Description
Creamy Cauliflower Potato Soup is a comforting bowl of warmth, perfect for chilly evenings. This velvety soup combines roasted cauliflower and buttery Yukon Gold potatoes, enriched with aromatic garlic and herbs. Easy to prepare, it offers a delightful experience that brings families together around the dinner table. Whether enjoyed as a cozy meal or a quick lunch, this soup will elevate your culinary routine and leave you craving more.
Ingredients
Scale
- 1 medium head cauliflower (about 2 cups florets)
- 2 medium Yukon Gold potatoes (about 2 cups diced)
- 1 medium sweet onion (chopped)
- 3 cloves garlic (minced)
- 4 cups low-sodium vegetable broth
- 1 cup heavy cream or coconut milk
- Salt and pepper to taste
- 1 tsp fresh thyme or rosemary
Instructions
- Prepare your ingredients by washing the vegetables. Chop the cauliflower into florets and dice the potatoes.
- In a large pot over medium heat, drizzle oil and sauté the chopped onions until translucent.
- Add minced garlic, cauliflower florets, and diced potatoes; pour in vegetable broth until covered by an inch.
- Bring to a boil, then reduce heat to simmer for about 20 minutes until vegetables are fork-tender.
- Use an immersion blender to puree the mixture until creamy.

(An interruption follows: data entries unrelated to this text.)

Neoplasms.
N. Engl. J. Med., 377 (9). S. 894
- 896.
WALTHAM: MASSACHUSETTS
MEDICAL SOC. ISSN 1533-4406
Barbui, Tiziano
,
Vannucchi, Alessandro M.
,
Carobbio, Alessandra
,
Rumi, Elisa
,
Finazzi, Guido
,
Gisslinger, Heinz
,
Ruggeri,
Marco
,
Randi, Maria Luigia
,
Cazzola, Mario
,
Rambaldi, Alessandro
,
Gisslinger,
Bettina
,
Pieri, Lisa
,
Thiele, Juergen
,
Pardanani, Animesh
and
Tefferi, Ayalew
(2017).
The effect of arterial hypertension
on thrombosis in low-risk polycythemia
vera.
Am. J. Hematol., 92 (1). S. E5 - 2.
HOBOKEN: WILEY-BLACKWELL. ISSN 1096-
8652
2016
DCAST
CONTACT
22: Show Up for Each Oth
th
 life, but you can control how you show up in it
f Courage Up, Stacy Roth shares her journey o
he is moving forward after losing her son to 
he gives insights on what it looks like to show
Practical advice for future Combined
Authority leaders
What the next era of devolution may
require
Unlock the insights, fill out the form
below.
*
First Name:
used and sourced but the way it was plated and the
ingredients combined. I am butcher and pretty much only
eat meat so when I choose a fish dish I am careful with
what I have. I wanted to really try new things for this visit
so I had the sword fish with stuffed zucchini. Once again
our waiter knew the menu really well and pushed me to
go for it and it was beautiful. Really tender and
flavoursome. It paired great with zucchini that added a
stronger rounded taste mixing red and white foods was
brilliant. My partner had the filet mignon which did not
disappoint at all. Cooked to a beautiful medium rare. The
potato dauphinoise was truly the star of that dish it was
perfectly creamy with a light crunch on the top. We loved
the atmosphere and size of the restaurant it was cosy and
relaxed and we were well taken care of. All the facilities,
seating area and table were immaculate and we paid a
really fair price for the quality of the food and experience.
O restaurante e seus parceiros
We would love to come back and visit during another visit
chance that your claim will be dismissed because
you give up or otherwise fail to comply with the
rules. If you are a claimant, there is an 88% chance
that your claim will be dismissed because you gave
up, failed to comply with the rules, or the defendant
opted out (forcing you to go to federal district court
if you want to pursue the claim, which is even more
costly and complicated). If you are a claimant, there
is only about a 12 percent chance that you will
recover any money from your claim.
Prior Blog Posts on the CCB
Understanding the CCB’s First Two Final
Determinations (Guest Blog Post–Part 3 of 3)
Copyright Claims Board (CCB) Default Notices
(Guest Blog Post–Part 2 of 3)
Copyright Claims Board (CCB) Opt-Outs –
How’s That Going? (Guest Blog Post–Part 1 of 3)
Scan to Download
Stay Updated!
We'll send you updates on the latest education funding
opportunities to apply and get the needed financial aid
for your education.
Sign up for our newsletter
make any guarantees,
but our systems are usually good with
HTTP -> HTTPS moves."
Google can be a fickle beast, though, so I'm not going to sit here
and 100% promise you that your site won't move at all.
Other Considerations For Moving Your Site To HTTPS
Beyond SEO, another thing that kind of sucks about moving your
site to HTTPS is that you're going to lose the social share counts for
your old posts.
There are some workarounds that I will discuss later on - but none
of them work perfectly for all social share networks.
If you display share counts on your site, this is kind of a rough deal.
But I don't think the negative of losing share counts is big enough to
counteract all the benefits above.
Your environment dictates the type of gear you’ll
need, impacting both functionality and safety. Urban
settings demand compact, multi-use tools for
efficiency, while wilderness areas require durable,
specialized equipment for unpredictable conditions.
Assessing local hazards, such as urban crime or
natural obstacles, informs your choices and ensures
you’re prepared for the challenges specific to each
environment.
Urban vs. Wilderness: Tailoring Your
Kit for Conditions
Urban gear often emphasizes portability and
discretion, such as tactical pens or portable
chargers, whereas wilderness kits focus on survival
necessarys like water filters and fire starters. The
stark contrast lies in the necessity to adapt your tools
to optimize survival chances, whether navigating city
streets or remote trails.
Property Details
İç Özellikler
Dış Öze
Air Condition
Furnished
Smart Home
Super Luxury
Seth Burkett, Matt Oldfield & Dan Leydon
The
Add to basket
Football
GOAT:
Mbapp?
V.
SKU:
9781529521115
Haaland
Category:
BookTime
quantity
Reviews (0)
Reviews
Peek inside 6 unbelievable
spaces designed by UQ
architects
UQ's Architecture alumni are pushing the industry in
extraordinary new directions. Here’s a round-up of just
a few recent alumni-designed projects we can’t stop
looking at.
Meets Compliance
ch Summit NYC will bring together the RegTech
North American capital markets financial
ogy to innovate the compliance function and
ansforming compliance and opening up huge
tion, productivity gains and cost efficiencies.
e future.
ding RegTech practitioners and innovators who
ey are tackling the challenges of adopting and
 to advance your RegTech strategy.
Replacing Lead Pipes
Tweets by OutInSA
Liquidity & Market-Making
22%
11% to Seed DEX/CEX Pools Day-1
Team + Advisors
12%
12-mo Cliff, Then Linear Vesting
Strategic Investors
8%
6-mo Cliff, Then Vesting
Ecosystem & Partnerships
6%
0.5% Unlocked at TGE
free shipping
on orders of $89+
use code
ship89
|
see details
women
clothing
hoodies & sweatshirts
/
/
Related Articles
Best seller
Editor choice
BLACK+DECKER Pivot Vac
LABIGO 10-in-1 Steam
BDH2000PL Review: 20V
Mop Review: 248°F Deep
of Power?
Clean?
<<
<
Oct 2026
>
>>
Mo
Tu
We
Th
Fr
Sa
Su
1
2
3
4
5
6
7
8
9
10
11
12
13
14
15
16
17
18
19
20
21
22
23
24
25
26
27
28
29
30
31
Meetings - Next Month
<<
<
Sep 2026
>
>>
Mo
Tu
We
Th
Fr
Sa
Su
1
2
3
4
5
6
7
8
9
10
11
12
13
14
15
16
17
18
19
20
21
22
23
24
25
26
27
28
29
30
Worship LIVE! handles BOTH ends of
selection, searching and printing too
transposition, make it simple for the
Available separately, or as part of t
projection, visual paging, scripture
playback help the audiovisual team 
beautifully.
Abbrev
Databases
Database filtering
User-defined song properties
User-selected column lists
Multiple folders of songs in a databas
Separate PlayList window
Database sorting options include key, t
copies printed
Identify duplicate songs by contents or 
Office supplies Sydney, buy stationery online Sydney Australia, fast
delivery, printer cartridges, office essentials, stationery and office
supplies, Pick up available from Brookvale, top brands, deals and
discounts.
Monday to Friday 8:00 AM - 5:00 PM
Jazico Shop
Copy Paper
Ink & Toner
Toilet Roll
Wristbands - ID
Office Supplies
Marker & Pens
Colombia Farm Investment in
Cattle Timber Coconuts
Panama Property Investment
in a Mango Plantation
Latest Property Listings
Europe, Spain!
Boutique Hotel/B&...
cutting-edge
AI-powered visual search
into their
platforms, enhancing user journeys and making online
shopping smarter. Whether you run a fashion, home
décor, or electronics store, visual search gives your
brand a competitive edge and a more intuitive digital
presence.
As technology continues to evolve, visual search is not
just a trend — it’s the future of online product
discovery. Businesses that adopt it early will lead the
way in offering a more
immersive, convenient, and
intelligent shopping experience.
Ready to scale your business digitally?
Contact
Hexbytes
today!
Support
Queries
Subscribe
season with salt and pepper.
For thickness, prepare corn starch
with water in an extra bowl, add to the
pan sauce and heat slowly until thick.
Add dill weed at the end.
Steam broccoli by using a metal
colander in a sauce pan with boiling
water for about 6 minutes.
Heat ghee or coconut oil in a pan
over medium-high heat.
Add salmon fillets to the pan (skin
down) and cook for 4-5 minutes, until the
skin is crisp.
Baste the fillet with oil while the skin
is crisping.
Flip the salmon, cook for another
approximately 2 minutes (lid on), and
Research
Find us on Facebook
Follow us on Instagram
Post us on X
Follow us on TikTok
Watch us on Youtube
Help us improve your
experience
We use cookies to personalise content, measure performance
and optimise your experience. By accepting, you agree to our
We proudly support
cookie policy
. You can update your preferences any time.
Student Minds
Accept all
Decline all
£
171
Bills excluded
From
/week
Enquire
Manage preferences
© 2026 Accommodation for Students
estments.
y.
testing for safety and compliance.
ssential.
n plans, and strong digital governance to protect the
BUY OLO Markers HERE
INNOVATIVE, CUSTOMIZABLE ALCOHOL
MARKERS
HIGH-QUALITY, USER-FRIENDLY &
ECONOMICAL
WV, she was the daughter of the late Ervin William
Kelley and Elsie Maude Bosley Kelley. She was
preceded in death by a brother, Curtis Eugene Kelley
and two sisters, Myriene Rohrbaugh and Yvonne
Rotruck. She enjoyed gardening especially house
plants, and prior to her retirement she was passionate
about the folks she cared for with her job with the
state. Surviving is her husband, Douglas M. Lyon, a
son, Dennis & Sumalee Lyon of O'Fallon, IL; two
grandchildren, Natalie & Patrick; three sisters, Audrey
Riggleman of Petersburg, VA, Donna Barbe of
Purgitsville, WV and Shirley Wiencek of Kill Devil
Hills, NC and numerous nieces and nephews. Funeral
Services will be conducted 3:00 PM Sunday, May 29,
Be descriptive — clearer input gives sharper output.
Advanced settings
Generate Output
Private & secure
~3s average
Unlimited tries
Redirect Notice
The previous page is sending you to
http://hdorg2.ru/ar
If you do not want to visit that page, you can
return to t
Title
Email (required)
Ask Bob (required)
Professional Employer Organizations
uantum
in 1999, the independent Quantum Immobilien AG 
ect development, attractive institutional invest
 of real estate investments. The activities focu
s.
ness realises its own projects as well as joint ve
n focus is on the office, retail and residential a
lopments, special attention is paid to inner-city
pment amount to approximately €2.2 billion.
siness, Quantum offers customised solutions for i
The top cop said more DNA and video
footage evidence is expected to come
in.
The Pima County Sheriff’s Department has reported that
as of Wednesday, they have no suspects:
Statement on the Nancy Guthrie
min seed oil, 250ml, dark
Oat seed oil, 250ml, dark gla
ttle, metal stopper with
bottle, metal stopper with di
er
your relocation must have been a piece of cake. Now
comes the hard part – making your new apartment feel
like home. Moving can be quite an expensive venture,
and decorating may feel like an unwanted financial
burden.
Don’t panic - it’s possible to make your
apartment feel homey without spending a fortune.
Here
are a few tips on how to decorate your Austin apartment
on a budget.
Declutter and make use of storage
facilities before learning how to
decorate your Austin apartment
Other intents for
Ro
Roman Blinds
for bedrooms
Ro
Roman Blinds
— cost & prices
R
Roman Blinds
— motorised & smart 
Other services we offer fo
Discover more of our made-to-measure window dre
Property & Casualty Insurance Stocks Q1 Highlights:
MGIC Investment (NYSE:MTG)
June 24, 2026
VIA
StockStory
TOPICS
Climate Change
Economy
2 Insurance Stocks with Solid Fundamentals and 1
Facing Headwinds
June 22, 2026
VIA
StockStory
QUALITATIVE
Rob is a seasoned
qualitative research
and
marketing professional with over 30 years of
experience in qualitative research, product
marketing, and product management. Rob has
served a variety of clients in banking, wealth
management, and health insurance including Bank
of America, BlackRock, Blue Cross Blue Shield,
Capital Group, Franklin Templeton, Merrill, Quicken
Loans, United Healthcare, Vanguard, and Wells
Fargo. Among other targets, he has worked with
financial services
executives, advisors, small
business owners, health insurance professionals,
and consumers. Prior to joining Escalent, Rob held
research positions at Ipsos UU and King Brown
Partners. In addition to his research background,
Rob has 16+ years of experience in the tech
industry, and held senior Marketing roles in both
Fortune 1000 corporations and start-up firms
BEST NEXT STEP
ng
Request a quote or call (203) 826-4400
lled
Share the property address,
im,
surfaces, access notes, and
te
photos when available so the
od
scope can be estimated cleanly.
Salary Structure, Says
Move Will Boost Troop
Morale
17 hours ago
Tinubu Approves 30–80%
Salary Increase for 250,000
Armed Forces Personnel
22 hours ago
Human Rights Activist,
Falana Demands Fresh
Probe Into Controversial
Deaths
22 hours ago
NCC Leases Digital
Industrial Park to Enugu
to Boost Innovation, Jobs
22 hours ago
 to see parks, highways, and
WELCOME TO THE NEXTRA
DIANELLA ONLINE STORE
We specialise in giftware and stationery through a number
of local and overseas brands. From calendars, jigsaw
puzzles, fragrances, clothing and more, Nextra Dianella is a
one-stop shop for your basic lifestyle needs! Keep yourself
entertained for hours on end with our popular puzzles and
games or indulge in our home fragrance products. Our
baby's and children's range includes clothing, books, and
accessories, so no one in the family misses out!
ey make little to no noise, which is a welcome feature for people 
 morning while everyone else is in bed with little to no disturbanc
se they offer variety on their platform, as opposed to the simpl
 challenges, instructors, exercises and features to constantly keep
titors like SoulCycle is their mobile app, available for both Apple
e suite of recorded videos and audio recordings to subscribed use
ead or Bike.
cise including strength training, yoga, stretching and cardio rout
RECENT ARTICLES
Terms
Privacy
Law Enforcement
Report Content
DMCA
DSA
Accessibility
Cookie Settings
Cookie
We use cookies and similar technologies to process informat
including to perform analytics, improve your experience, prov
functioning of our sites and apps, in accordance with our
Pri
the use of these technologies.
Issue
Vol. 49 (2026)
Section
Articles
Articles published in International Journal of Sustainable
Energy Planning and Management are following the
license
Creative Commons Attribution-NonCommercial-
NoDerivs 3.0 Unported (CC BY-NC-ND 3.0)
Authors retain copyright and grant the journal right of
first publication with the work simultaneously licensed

- Stir in cream or coconut milk gradually while tasting; adjust seasoning with salt and pepper.
- Prep Time: 15 minutes
- Cook Time: 30 minutes
- Category: Soup
- Method: Cooking
- Cuisine: American
Nutrition
- Serving Size: 1 serving
- Calories: 250
- Sugar: 3g
- Sodium: 400mg
- Fat: 14g
- Saturated Fat: 8g
- Unsaturated Fat: 5g
- Trans Fat: 0g
- Carbohydrates: 28g
- Fiber: 4g
- Protein: 6g
- Cholesterol: 40mg
Keywords: For added depth of flavor, roast the cauliflower before adding it to the soup. Feel free to substitute vegetable broth with chicken broth or add spices like smoked paprika for variation.